• **SOURCE DATA**:
::::::

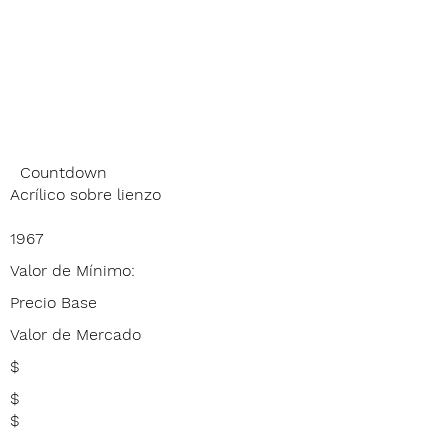
Countdown
Acrílico sobre lienzo
1967
Valor de Mínimo:
Precio Base
Valor de Mercado
$
$
$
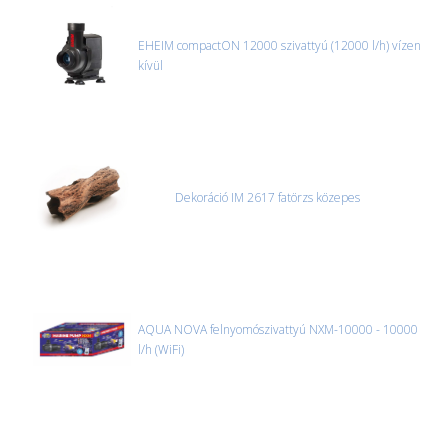
EHEIM compactON 12000 szivattyú (12000 l/h) vízen
kívül
Dekoráció IM 2617 fatörzs közepes
AQUA NOVA felnyomószivattyú NXM-10000 - 10000
l/h (WiFi)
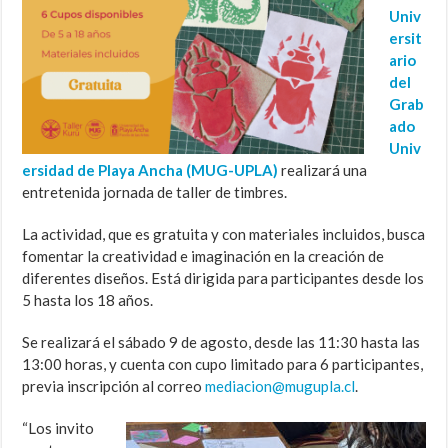
Univ
ersit
ario
del
Grab
ado
Univ
ersidad de Playa Ancha (MUG-UPLA)
realizará una
entretenida jornada de taller de timbres.
La actividad, que es gratuita y con materiales incluidos, busca
fomentar la creatividad e imaginación en la creación de
diferentes diseños. Está dirigida para participantes desde los
5 hasta los 18 años.
Se realizará el sábado 9 de agosto, desde las 11:30 hasta las
13:00 horas, y cuenta con cupo limitado para 6 participantes,
previa inscripción al correo
mediacion@mugupla.cl
.
“Los invito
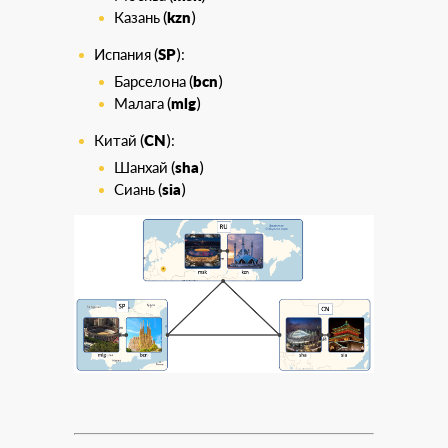
Казань (
kzn
)
Испания (
SP
):
Барселона (
bcn
)
Малага (
mlg
)
Китай (
CN
):
Шанхай (
sha
)
Сиань (
sia
)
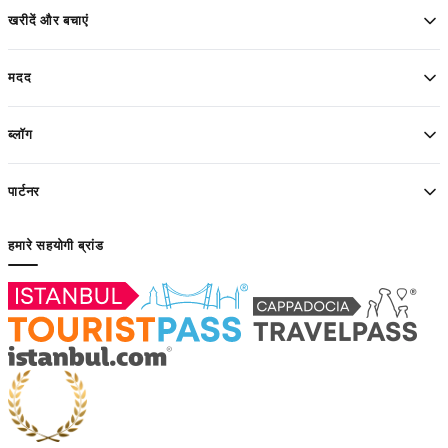
खरीदें और बचाएं
मदद
ब्लॉग
पार्टनर
हमारे सहयोगी ब्रांड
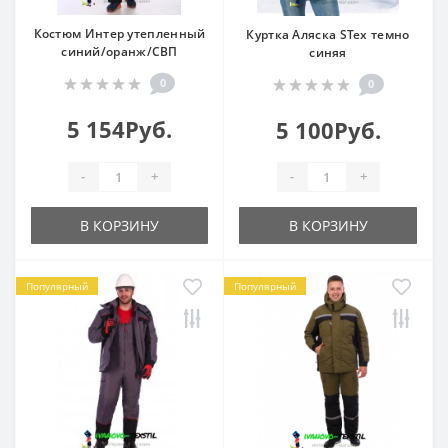
Костюм Интер утепленный
Куртка Аляска STex темно
синий/оранж/СВП
синяя
0
0
5 154Руб.
5 100Руб.
-
+
-
+
В КОРЗИНУ
В КОРЗИНУ
Популярный
Популярный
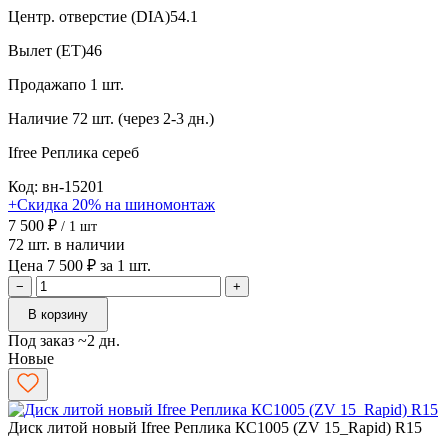
Центр. отверстие (DIA)
54.1
Вылет (ET)
46
Продажа
по 1 шт.
Наличие
72 шт. (через 2-3 дн.)
Ifree Реплика
сереб
Код: вн-15201
+Скидка 20% на шиномонтаж
7 500 ₽
/ 1 шт
72 шт. в наличии
Цена 7 500 ₽ за 1 шт.
−
+
В корзину
Под заказ ~2 дн.
Новые
Диск литой новый Ifree Реплика КС1005 (ZV 15_Rapid) R15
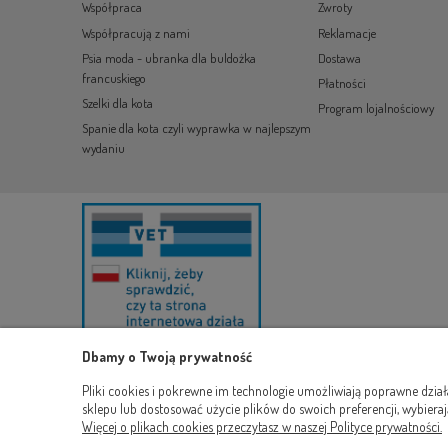
Współpraca
Zwroty
Współpracują z nami
Reklamacje
Psia moda - ubranka dla buldożka
Dostawa
francuskiego
Płatności
Szelki dla kota
Program lojalnościowy
Spanie dla kota czyli wyprawka w najlepszym
wydaniu
Dbamy o Twoją prywatność
Pliki cookies i pokrewne im technologie umożliwiają poprawne dzia
sklepu lub dostosować użycie plików do swoich preferencji, wybieraj
Więcej o plikach cookies przeczytasz w naszej Polityce prywatności.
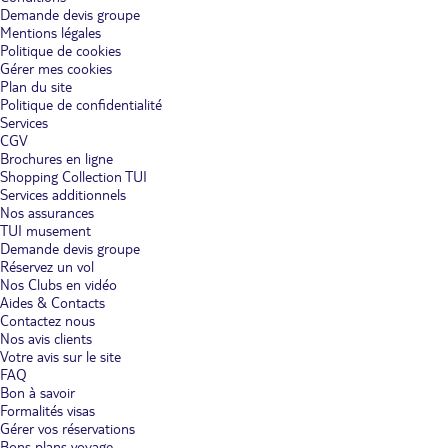
Demande devis groupe
Mentions légales
Politique de cookies
Gérer mes cookies
Plan du site
Politique de confidentialité
Services
CGV
Brochures en ligne
Shopping Collection TUI
Services additionnels
Nos assurances
TUI musement
Demande devis groupe
Réservez un vol
Nos Clubs en vidéo
Aides & Contacts
Contactez nous
Nos avis clients
Votre avis sur le site
FAQ
Bon à savoir
Formalités visas
Gérer vos réservations
Bons plans voyage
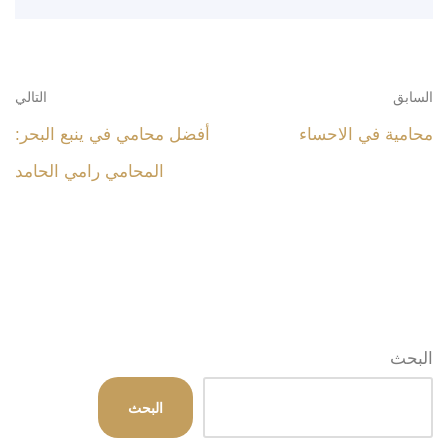
السابق
التالي
محامية في الاحساء
أفضل محامي في ينبع البحر:
المحامي رامي الحامد
البحث
البحث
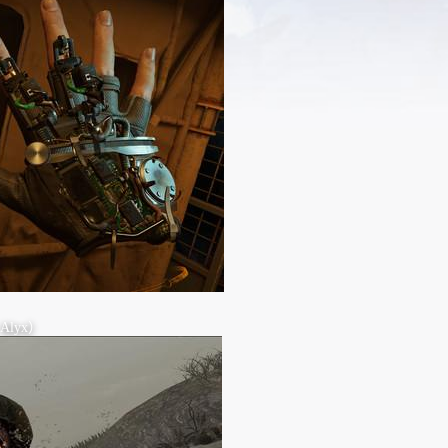
Alyx）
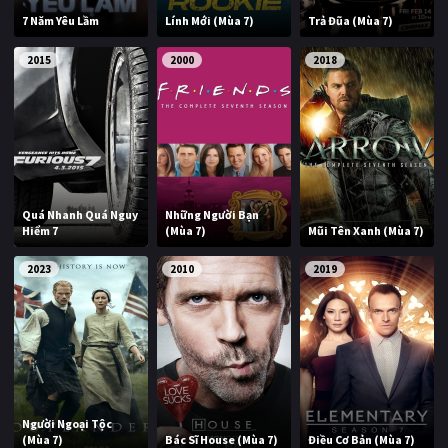
7 Năm Yêu Lầm
Lính Mới (Mùa 7)
Trả Đũa (Mùa 7)
2015
2000
2018
Quá Nhanh Quá Nguy
Những Người Bạn
Hiểm 7
(Mùa 7)
Mũi Tên Xanh (Mùa 7)
2023
2010
2019
Người Ngoại Tộc
(Mùa 7)
Bác Sĩ House (Mùa 7)
Điều Cơ Bản (Mùa 7)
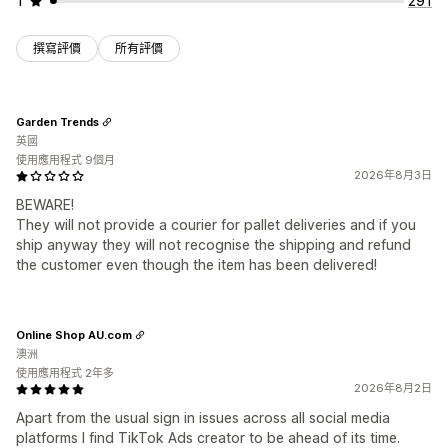
1
291
撰寫評價
所有評價
Garden Trends
英國
使用應用程式 9個月
2026年8月3日
BEWARE!
They will not provide a courier for pallet deliveries and if you
ship anyway they will not recognise the shipping and refund
the customer even though the item has been delivered!
Online Shop AU.com
澳洲
使用應用程式 2年多
2026年8月2日
Apart from the usual sign in issues across all social media
platforms I find TikTok Ads creator to be ahead of its time.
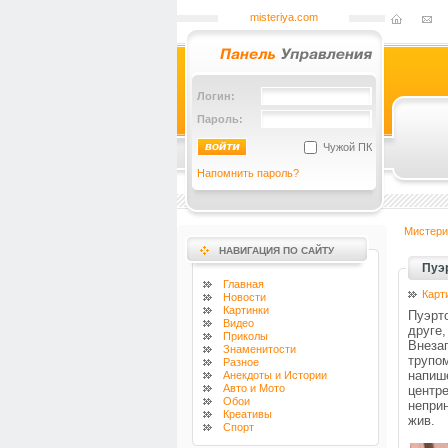
misteriya.com
Логин:
Пароль:
Чужой ПК
Напомнить пароль?
Мистери
НАВИГАЦИЯ ПО САЙТУ
Пуэр
Главная
Карт
Новости
Картинки
Пуэрт
Видео
друге
Приколы
Внеза
Знаменитости
трупо
Разное
напише
Анекдоты и Истории
Авто и Мото
центр
Обои
непри
Креативы
жив.
Спорт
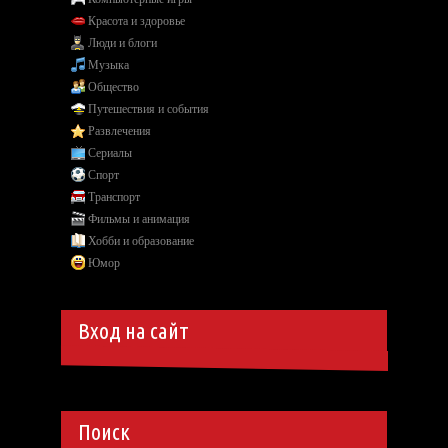
Красота и здоровье
Люди и блоги
Музыка
Общество
Путешествия и события
Развлечения
Сериалы
Спорт
Транспорт
Фильмы и анимация
Хобби и образование
Юмор
Вход на сайт
Поиск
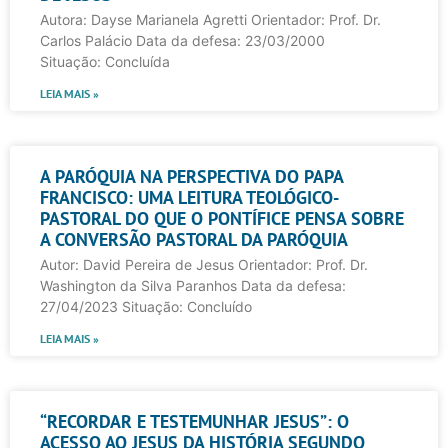
Autora: Dayse Marianela Agretti Orientador: Prof. Dr.
Carlos Palácio Data da defesa: 23/03/2000
Situação: Concluída
LEIA MAIS »
A PARÓQUIA NA PERSPECTIVA DO PAPA
FRANCISCO: UMA LEITURA TEOLÓGICO-
PASTORAL DO QUE O PONTÍFICE PENSA SOBRE
A CONVERSÃO PASTORAL DA PARÓQUIA
Autor: David Pereira de Jesus Orientador: Prof. Dr.
Washington da Silva Paranhos Data da defesa:
27/04/2023 Situação: Concluído
LEIA MAIS »
“RECORDAR E TESTEMUNHAR JESUS”: O
ACESSO AO JESUS DA HISTÓRIA SEGUNDO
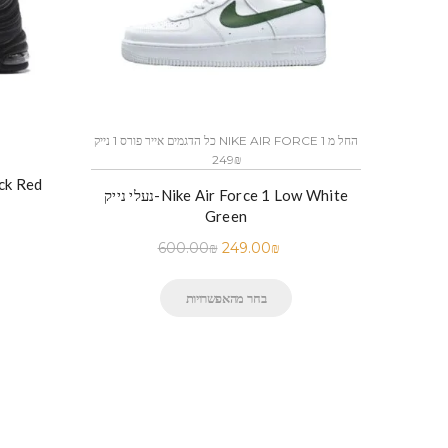
כל הדגמים אייר פורס 1 נייק NIKE AIR FORCE 1 החל מ
249₪
נעלי נייק
נעלי נייק-Nike Air Force 1 Low White
Green
600.00
₪
249.00
₪
בחר מהאפשרויות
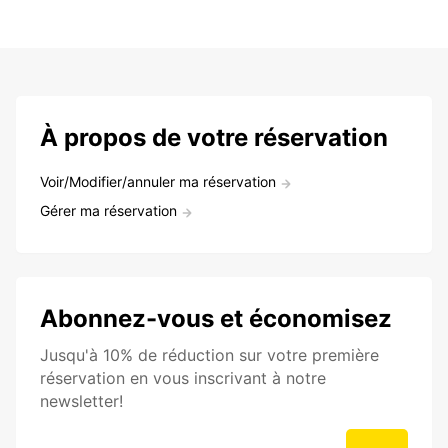
À propos de votre réservation
Voir/Modifier/annuler ma réservation
Gérer ma réservation
Abonnez-vous et économisez
Jusqu'à 10% de réduction sur votre première
réservation en vous inscrivant à notre
newsletter!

::::::

• **WHAT YOU SHOULD DO**: Rewrite the text of every record, replacing "Популярный" with "Хит продаж" wherever it occurs and changing nothing else. Leave the pictures out.

• **SOLUTION**:
Countdown
Acrílico sobre lienzo
1967
Valor de Mínimo:
Precio Base
Valor de Mercado
$
$
$
EHEIM compactON 12000 szivattyú (12000 l/h) vízen
kívül
Dekoráció IM 2617 fatörzs közepes
AQUA NOVA felnyomószivattyú NXM-10000 - 10000
l/h (WiFi)
Univ
ersit
ario
del
Grab
ado
Univ
ersidad de Playa Ancha (MUG-UPLA)
realizará una
entretenida jornada de taller de timbres.
La actividad, que es gratuita y con materiales incluidos, busca
fomentar la creatividad e imaginación en la creación de
diferentes diseños. Está dirigida para participantes desde los
5 hasta los 18 años.
Se realizará el sábado 9 de agosto, desde las 11:30 hasta las
13:00 horas, y cuenta con cupo limitado para 6 participantes,
previa inscripción al correo
mediacion@mugupla.cl
.
“Los invito
Казань (
kzn
)
Испания (
SP
):
Барселона (
bcn
)
Малага (
mlg
)
Китай (
CN
):
Шанхай (
sha
)
Сиань (
sia
)
खरीदें और बचाएं
मदद
ब्लॉग
पार्टनर
हमारे सहयोगी ब्रांड
Костюм Интер утепленный
Куртка Аляска STex темно
синий/оранж/СВП
синяя
0
0
5 154Руб.
5 100Руб.
-
+
-
+
В КОРЗИНУ
В КОРЗИНУ
Хит продаж
Хит продаж
Центр. отверстие (DIA)
54.1
Вылет (ET)
46
Продажа
по 1 шт.
Наличие
72 шт. (через 2-3 дн.)
Ifree Реплика
сереб
Код: вн-15201
+Скидка 20% на шиномонтаж
7 500 ₽
/ 1 шт
72 шт. в наличии
Цена 7 500 ₽ за 1 шт.
−
+
В корзину
Под заказ ~2 дн.
Новые
Диск литой новый Ifree Реплика КС1005 (ZV 15_Rapid) R15
Współpraca
Zwroty
Współpracują z nami
Reklamacje
Psia moda - ubranka dla buldożka
Dostawa
francuskiego
Płatności
Szelki dla kota
Program lojalnościowy
Spanie dla kota czyli wyprawka w najlepszym
wydaniu
Dbamy o Twoją prywatność
Pliki cookies i pokrewne im technologie umożliwiają poprawne dzia
sklepu lub dostosować użycie plików do swoich preferencji, wybieraj
Więcej o plikach cookies przeczytasz w naszej Polityce prywatności.
Demande devis groupe
Mentions légales
Politique de cookies
Gérer mes cookies
Plan du site
Politique de confidentialité
Services
CGV
Brochures en ligne
Shopping Collection TUI
Services additionnels
Nos assurances
TUI musement
Demande devis groupe
Réservez un vol
Nos Clubs en vidéo
Aides & Contacts
Contactez nous
Nos avis clients
Votre avis sur le site
FAQ
Bon à savoir
Formalités visas
Gérer vos réservations
Bons plans voyage
السابق
التالي
محامية في الاحساء
أفضل محامي في ينبع البحر:
المحامي رامي الحامد
البحث
البحث
Alyx）
7 Năm Yêu Lầm
Lính Mới (Mùa 7)
Trả Đũa (Mùa 7)
2015
2000
2018
Quá Nhanh Quá Nguy
Những Người Bạn
Hiểm 7
(Mùa 7)
Mũi Tên Xanh (Mùa 7)
2023
2010
2019
Người Ngoại Tộc
(Mùa 7)
Bác Sĩ House (Mùa 7)
Điều Cơ Bản (Mùa 7)
1
291
撰寫評價
所有評價
Garden Trends
英國
使用應用程式 9個月
2026年8月3日
BEWARE!
They will not provide a courier for pallet deliveries and if you
ship anyway they will not recognise the shipping and refund
the customer even though the item has been delivered!
Online Shop AU.com
澳洲
使用應用程式 2年多
2026年8月2日
Apart from the usual sign in issues across all social media
platforms I find TikTok Ads creator to be ahead of its time.
misteriya.com
Логин:
Пароль:
Чужой ПК
Напомнить пароль?
Мистери
НАВИГАЦИЯ ПО САЙТУ
Пуэр
Главная
Карт
Новости
Картинки
Пуэрт
Видео
друге
Приколы
Внеза
Знаменитости
трупо
Разное
напише
Анекдоты и Истории
Авто и Мото
центр
Обои
непри
Креативы
жив.
Спорт
Красота и здоровье
Люди и блоги
Музыка
Общество
Путешествия и события
Развлечения
Сериалы
Спорт
Транспорт
Фильмы и анимация
Хобби и образование
Юмор
Вход на сайт
Поиск
Autora: Dayse Marianela Agretti Orientador: Prof. Dr.
Carlos Palácio Data da defesa: 23/03/2000
Situação: Concluída
LEIA MAIS »
A PARÓQUIA NA PERSPECTIVA DO PAPA
FRANCISCO: UMA LEITURA TEOLÓGICO-
PASTORAL DO QUE O PONTÍFICE PENSA SOBRE
A CONVERSÃO PASTORAL DA PARÓQUIA
Autor: David Pereira de Jesus Orientador: Prof. Dr.
Washington da Silva Paranhos Data da defesa:
27/04/2023 Situação: Concluído
LEIA MAIS »
“RECORDAR E TESTEMUNHAR JESUS”: O
ACESSO AO JESUS DA HISTÓRIA SEGUNDO
כל הדגמים אייר פורס 1 נייק NIKE AIR FORCE 1 החל מ
249₪
נעלי נייק
נעלי נייק-Nike Air Force 1 Low White
Green
600.00
₪
249.00
₪
בחר מהאפשרויות
À propos de votre réservation
Voir/Modifier/annuler ma réservation
Gérer ma réservation
Abonnez-vous et économisez
Jusqu'à 10% de réduction sur votre première
réservation en vous inscrivant à notre
newsletter!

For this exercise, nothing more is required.